Lab notes #013 Inserting keys beyond capacity
programmer inserting keys beyond the capacity of a relaxed radix balanced trie

Spent the week fixing issues with insertion, mostly with different edge cases. Was able to solve an issue with inserting at the beginning and the end of the trie. The edge case was that take_left and take_right should take into account when we take everything or take nothing. It also exposed a bug with the height returned from concatenation. As implemented, merge_nodes for the left, center, and right tries when zipping up a concatenation always added a height to the resulting merged result. This may not be optimal, but for now, it's good enough, and returning the height should future-proof against any future changes.

There was an oversight that blew up the time to finish the insert_at implementation.

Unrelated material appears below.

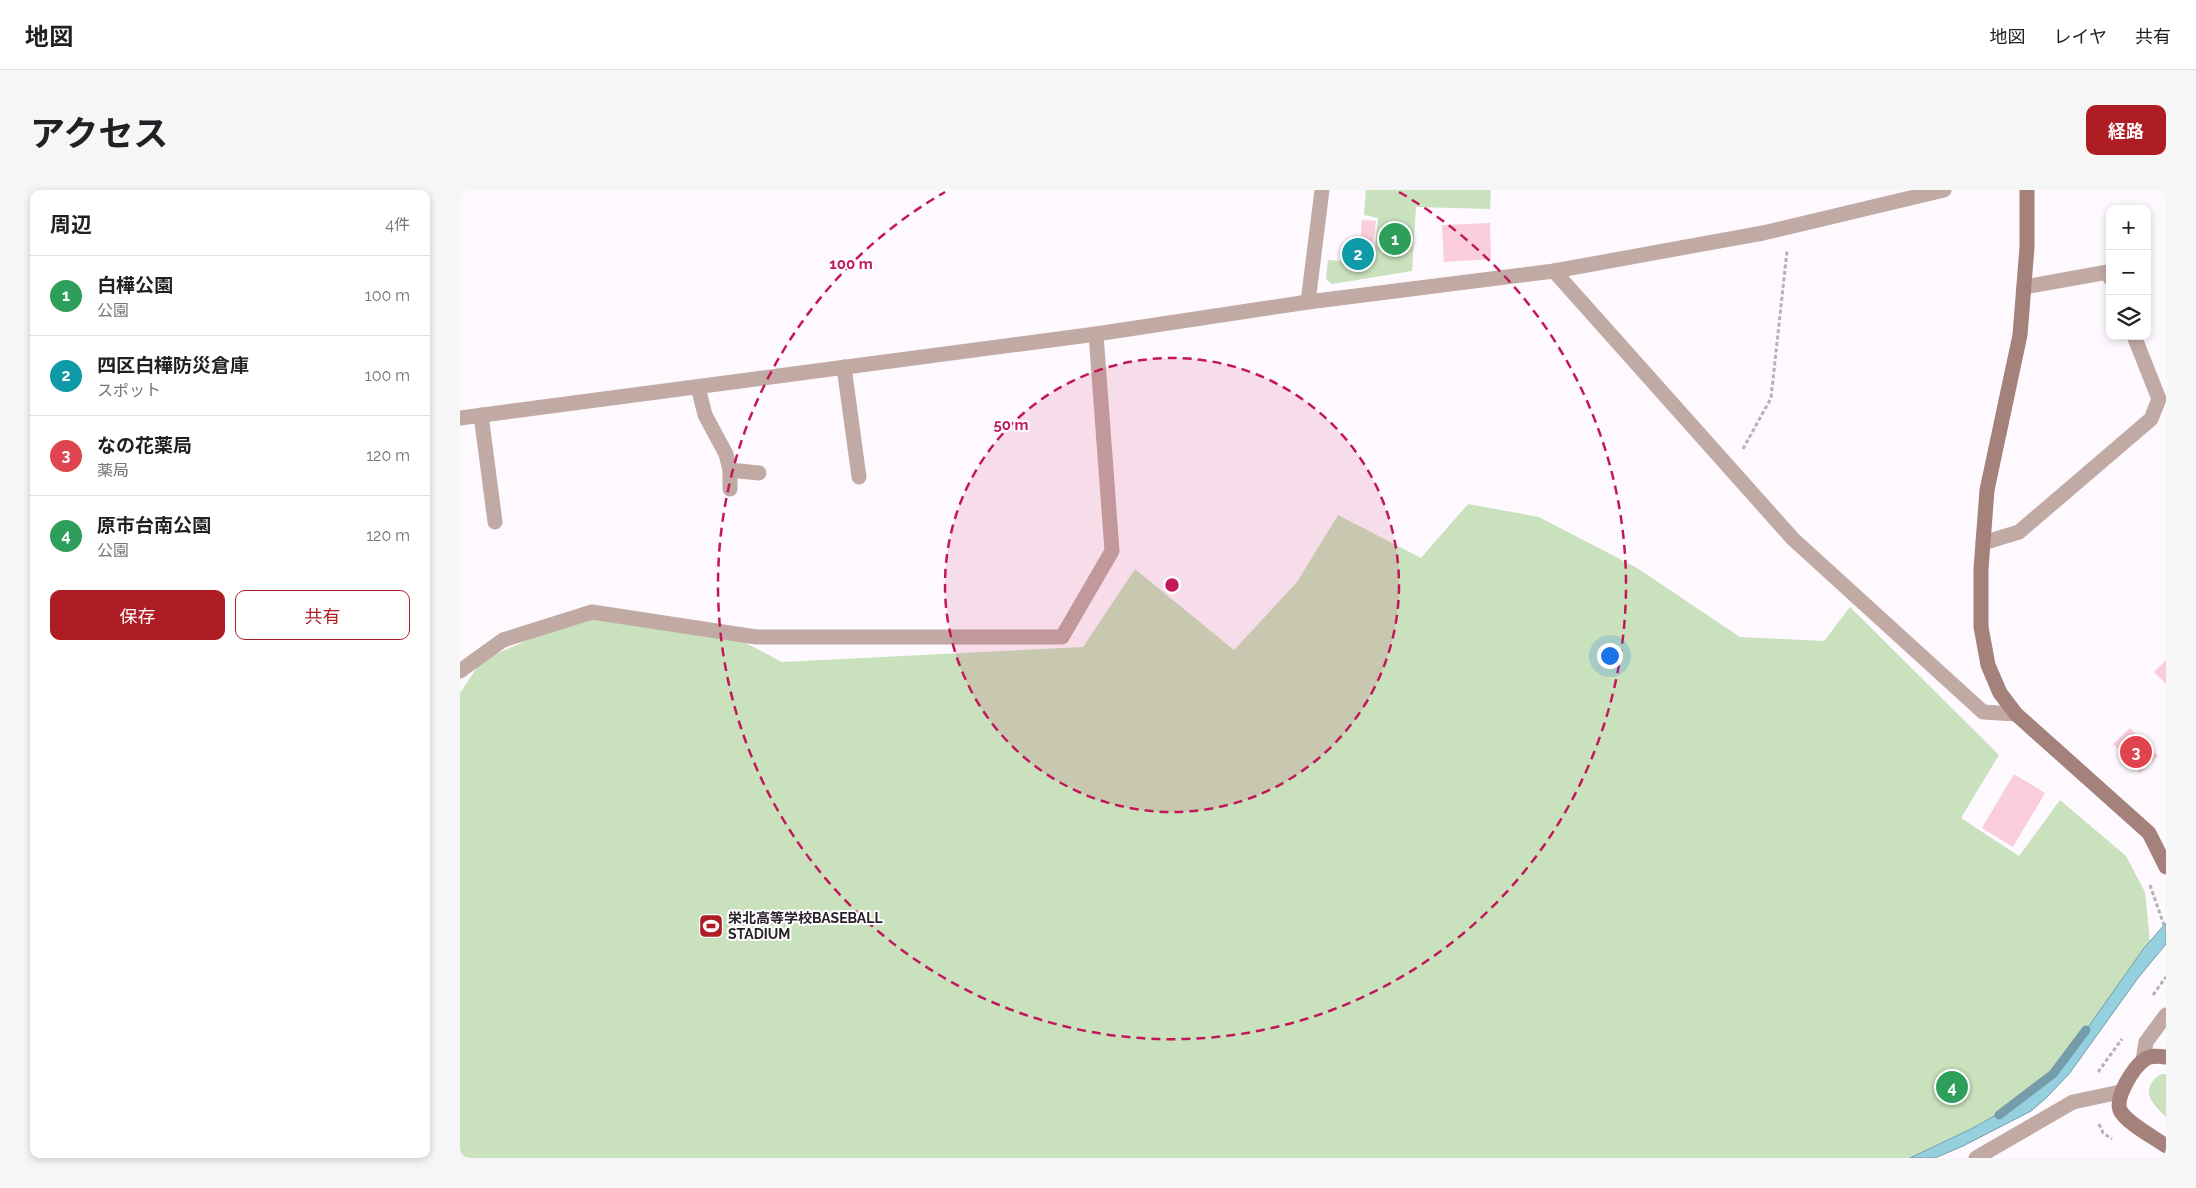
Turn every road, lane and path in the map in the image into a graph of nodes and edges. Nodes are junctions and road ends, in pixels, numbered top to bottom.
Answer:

Most of the papers were focused on using RRBTs to implement a Vector, which is an ordered list of elements with sequential indexes.

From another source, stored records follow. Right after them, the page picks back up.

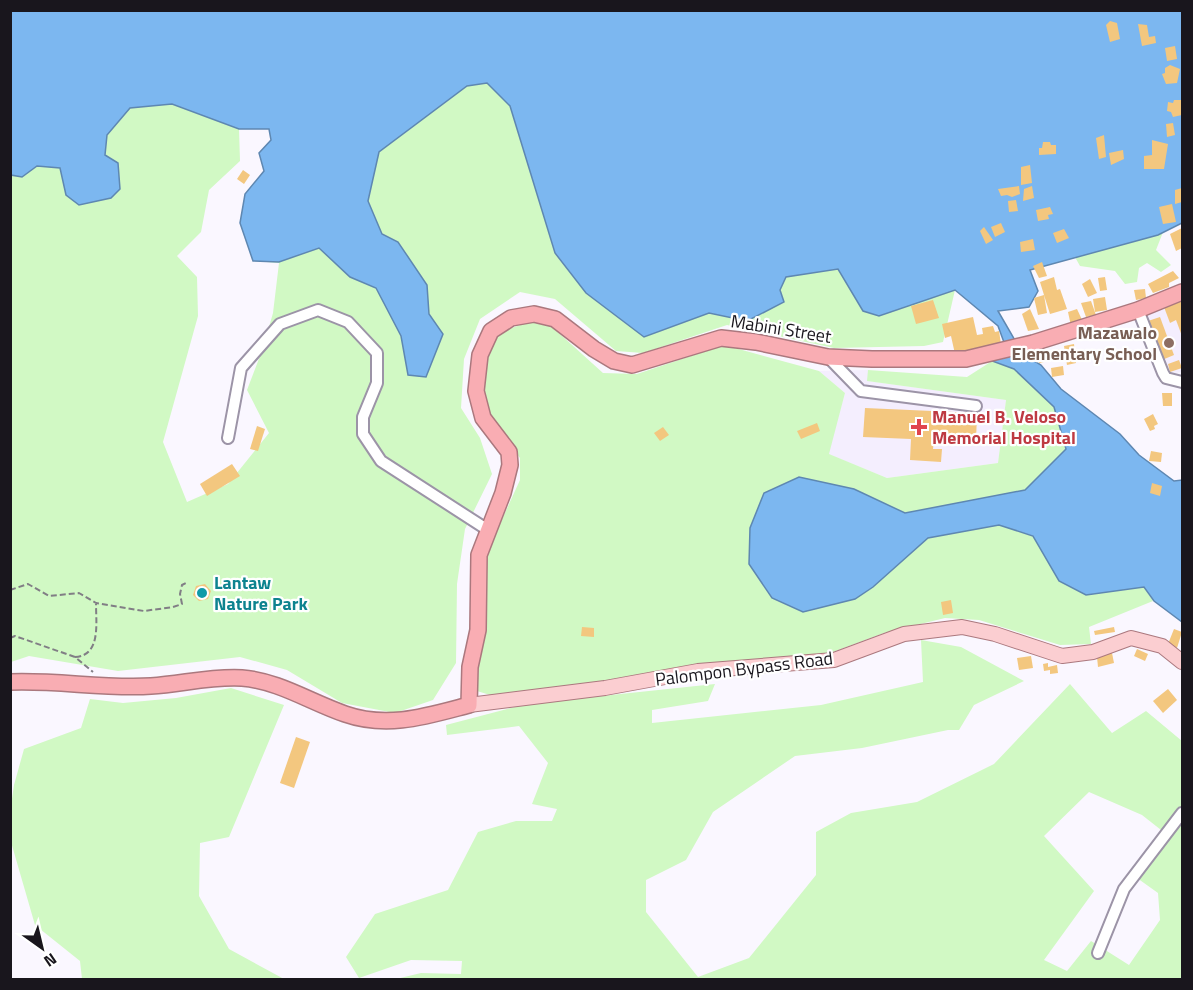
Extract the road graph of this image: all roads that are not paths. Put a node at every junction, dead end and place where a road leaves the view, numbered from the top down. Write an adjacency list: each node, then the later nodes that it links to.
1 (1182, 292): 2 (highway, Mabini Street)
2 (1138, 310): 3 (highway, Mabini Street); 4 (street)
3 (828, 357): 5 (street); 7 (highway, Mabini Street)
4 (1182, 382)
5 (976, 406)
6 (228, 438): 7 (street)
7 (488, 530): 10 (highway, Mabini Street)
8 (1182, 662): 10 (main road, Palompon Bypass Road)
9 (10, 682): 10 (highway)
10 (469, 705)
11 (1182, 813): 12 (street)
12 (1098, 953)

But if the keys need to support hashes, then we'd need to be able to insert keys beyond the current capacity of the trie. Can we, and do we need to?

Let's look at the requirements for the in-memory store for the data. The keys of each triplet in the covering index need to be:

  • Equivalent O(1) access time given a key.
  • Able to iterate over a range of keys in O(n) time.

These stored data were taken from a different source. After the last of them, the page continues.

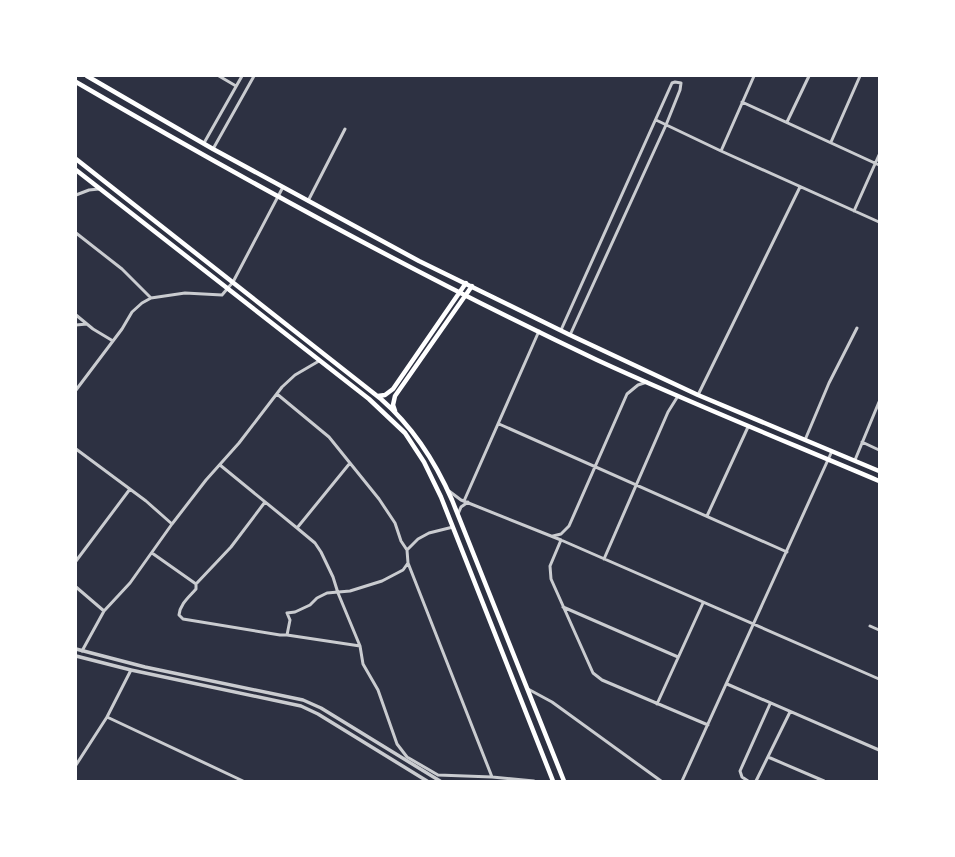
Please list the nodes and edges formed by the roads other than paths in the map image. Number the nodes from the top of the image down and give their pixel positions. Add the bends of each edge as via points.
1 (87, 76) edge
2 (219, 76) edge
3 (242, 76) edge
4 (254, 76) edge
5 (754, 76) edge
6 (808, 76) edge
7 (860, 76) edge
8 (76, 82) edge
9 (236, 86) junction
10 (742, 102) junction
11 (656, 120) junction
12 (787, 122) junction
13 (666, 125) junction
14 (345, 129) dead end
15 (831, 142) junction
16 (204, 143) junction
17 (213, 149) junction
18 (721, 151) junction
19 (879, 154) edge
20 (76, 159) edge
21 (875, 163) junction
22 (879, 165) edge
23 (76, 170) edge
24 (283, 187) junction
25 (800, 187) junction
26 (99, 189) junction
27 (76, 195) edge
28 (278, 196) junction
29 (308, 200) junction
30 (854, 211) junction
31 (879, 222) edge
32 (76, 233) edge
33 (233, 282) junction
34 (466, 283) junction
35 (472, 286) junction
36 (228, 289) junction
37 (460, 292) junction
38 (466, 295) junction
39 (151, 298) junction
40 (76, 315) edge
41 (87, 324) junction
42 (76, 325) edge
43 (857, 328) dead end
44 (561, 330) junction
45 (539, 331) junction
46 (570, 335) junction
47 (113, 341) junction
48 (319, 361) junction
49 (647, 382) junction
50 (76, 390) edge
51 (277, 394) junction
52 (698, 395) junction
53 (378, 396) junction
54 (678, 396) junction
55 (879, 402) edge
56 (396, 413) junction
57 (499, 424) junction
58 (748, 427) junction
59 (805, 440) junction
60 (862, 442) junction
61 (76, 449) edge
62 (879, 450) edge
63 (427, 451) junction
64 (832, 451) junction
65 (420, 455) junction
66 (828, 460) junction
67 (855, 460) junction
68 (350, 463) junction
69 (220, 465) junction
70 (595, 467) junction
71 (879, 471) edge
72 (879, 481) edge
73 (637, 485) junction
74 (447, 489) junction
75 (130, 490) junction
76 (466, 501) junction
77 (265, 502) junction
78 (458, 515) junction
79 (707, 516) junction
80 (172, 524) junction
81 (453, 527) junction
82 (297, 528) junction
83 (552, 536) junction
84 (561, 540) junction
85 (407, 550) junction
86 (787, 552) junction
87 (152, 553) junction
88 (604, 559) junction
89 (76, 561) edge
90 (408, 563) junction
91 (196, 584) junction
92 (76, 587) edge
93 (338, 593) junction
94 (703, 603) junction
95 (563, 607) junction
96 (104, 611) junction
97 (754, 625) junction
98 (870, 626) dead end
99 (879, 630) edge
100 (287, 635) junction
101 (360, 646) junction
102 (76, 650) edge
103 (82, 651) junction
104 (76, 656) edge
105 (678, 657) junction
106 (131, 670) junction
107 (879, 680) edge
108 (727, 684) junction
109 (527, 688) junction
110 (657, 704) junction
111 (770, 704) junction
112 (790, 712) junction
113 (106, 717) junction
114 (708, 725) junction
115 (879, 750) edge
116 (768, 757) junction
117 (76, 765) edge
118 (492, 777) junction
119 (243, 781) edge
120 (427, 781) edge
121 (440, 781) edge
122 (534, 781) edge
123 (553, 781) edge
124 (564, 781) edge
125 (661, 781) edge
126 (682, 781) edge
127 (748, 781) edge
128 (756, 781) edge
129 (824, 781) edge

1 - 16 main road
2 - 9 street
3 - 9 street
4 - 17 street
5 - 10 street
6 - 12 street
7 - 15 street
8 - 28 main road
9 - 16 street
10 - 12 street
10 - 18 street
11 - 13 street
11 - 13 street via 672,83 681,83
11 - 44 street
12 - 15 street
13 - 18 street
13 - 46 street
14 - 29 street
15 - 21 street
16 - 17 main road
17 - 24 main road
18 - 25 street
19 - 21 street
20 - 33 main road
21 - 22 street
21 - 30 street
23 - 26 main road
24 - 28 street
24 - 29 main road
25 - 30 street
25 - 52 street
26 - 27 street
26 - 36 main road
28 - 33 street
28 - 37 main road
29 - 34 main road via 419,261
30 - 31 street
32 - 39 street via 122,269
33 - 36 street
33 - 53 main road
34 - 35 main road
34 - 37 main road
35 - 38 main road
35 - 44 main road
36 - 39 street via 222,295 185,293
36 - 48 main road
37 - 38 main road
37 - 53 main road via 393,390 386,395
38 - 45 main road
38 - 56 main road via 395,396
39 - 47 street via 132,312
40 - 41 street
41 - 42 street
41 - 47 street
43 - 59 street via 829,383
44 - 46 main road
45 - 49 main road
45 - 57 street
46 - 52 main road
47 - 50 street
48 - 51 street via 295,375
48 - 65 main road via 388,416 405,433
49 - 54 main road
49 - 70 street via 638,385 627,394
51 - 68 street via 329,437
51 - 69 street
52 - 59 main road
53 - 56 main road
54 - 58 main road
54 - 73 street via 668,412
55 - 60 street
56 - 63 main road
57 - 70 street
57 - 76 street
58 - 66 main road
58 - 79 street
59 - 64 main road
60 - 62 street
60 - 67 street
61 - 75 street
63 - 65 main road
63 - 74 main road
64 - 66 street
64 - 67 main road
65 - 81 main road via 436,485
66 - 72 main road
66 - 86 street
67 - 71 main road
68 - 82 street
68 - 85 street via 395,523
69 - 77 street
69 - 80 street
70 - 73 street
70 - 83 street via 569,526 561,534
73 - 79 street
73 - 88 street
74 - 76 street via 454,496
74 - 78 main road
75 - 80 street
75 - 89 street
76 - 78 street
76 - 83 street
77 - 82 street
77 - 91 street via 231,547
78 - 109 main road
79 - 86 street
80 - 87 street
81 - 85 street via 429,533
81 - 123 main road
82 - 93 street via 315,543 321,552
83 - 84 street
84 - 88 street
84 - 95 street via 550,571
85 - 90 street
86 - 97 street
87 - 91 street
87 - 96 street via 130,583
88 - 94 street
90 - 93 street via 403,570 382,581 350,592
90 - 118 street
91 - 100 street via 196,589 179,611 183,619
92 - 96 street
93 - 100 street via 322,594 310,605 287,613 290,620
93 - 101 street
94 - 97 street
94 - 105 street
95 - 105 street
95 - 110 street via 590,669 596,676
96 - 103 street
97 - 107 street
97 - 108 street
98 - 99 street
100 - 101 street
101 - 118 street via 363,664 378,690 397,744 407,757 438,775
102 - 103 street
103 - 121 street via 144,667 303,700 321,708
104 - 106 street
105 - 110 street
106 - 113 street
106 - 120 street via 301,706
108 - 111 street
108 - 114 street
109 - 124 main road
109 - 125 street via 552,702
110 - 114 street
111 - 112 street
111 - 127 street via 740,771 742,777
112 - 115 street
112 - 116 street
113 - 117 street
113 - 119 street
114 - 126 street
116 - 128 street
116 - 129 street
118 - 122 street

Should the key be a hash or an index? The first requirement suggests the former, and the second requirement suggests the latter. In Lab note #008, I stumbled upon this issue with the ID already. Sequential UUIDs should suffice, and I would need a way to insert keys beyond capacity.

Following the papers carefully, I assumed that any reference outside of the capacity of an internal or leaf node would be an Err. This includes iterations over the node path when following a key.

Instead, the node path iterator should never error out when being created, but instead, return as much of the node path from the root as possible given the key. It's then up to the caller to detect whether the first node is a leaf or an internal node. If it's a leaf, then the full node path was found for the key. Otherwise, the key is looking for nodes outside of its current capacity, and the caller will have to then start creating room to hold the new value, hopefully using the already written append.

This shouldn't affect lookup terribly, but it's not clear to me that it will still work with insert. insert consists of take_left, take_right, append, and concat_sub_trie. Of the four, concat_sub_trie is the most complicated, and it's not clear to me that it can handle keys beyond its current capacity, because now the slot size table takes on a different meaning now.

Instead of being a list of the cumulative number of elements in the child sub-tries, it now will be a list of max keys in each child sub-trie. This breaks len(), which we rely on heavily.

The first alternative is to traverse down into each leaf node of a child sub-trie to determine its length. This is untenable since we'd have to traverse the entire triangle of internal nodes for every leaf node.

The second alternative is to store both the cumulative max key and the slot sizes of each child sub-trie. However, that doubles the amount of storage needed.

This bears some thought. Off the top of my head, perhaps just don't use Relaxation with the Map implementation. Length should have no meaning in a map, and without relaxation, we can just traverse down specific child tries, knowing that's where we need to be. If the child trie is missing, we just keep creating nodes until we reach zero height and just write a leaf node and then build a tower of internal nodes as we recurse back up and attach it to the child trie.

If we keep Relaxation, we can dispose of alternative two, if we find the correct child index given the current key's truncated segment. The other children would have to be empty, and we'd also have to update the slot size table for the entire node path back up to the root, which may consist of M writes per internal node.

The reason why we want Relaxation is that it allows concat in O(log n). But I just realized that I conflated concat with merge. In the database, we want to be able to merge the live index with the remote index. Concat is not going to cut it because it'll shift all the keys. It'll only work in the special case of non-overlapping tries that are concatenated in order.

This is a major setback. I'll need to go back and review my notes on Datomic and see where I went wrong with my evaluation of data structure to use, and see if there's a way to salvage the work.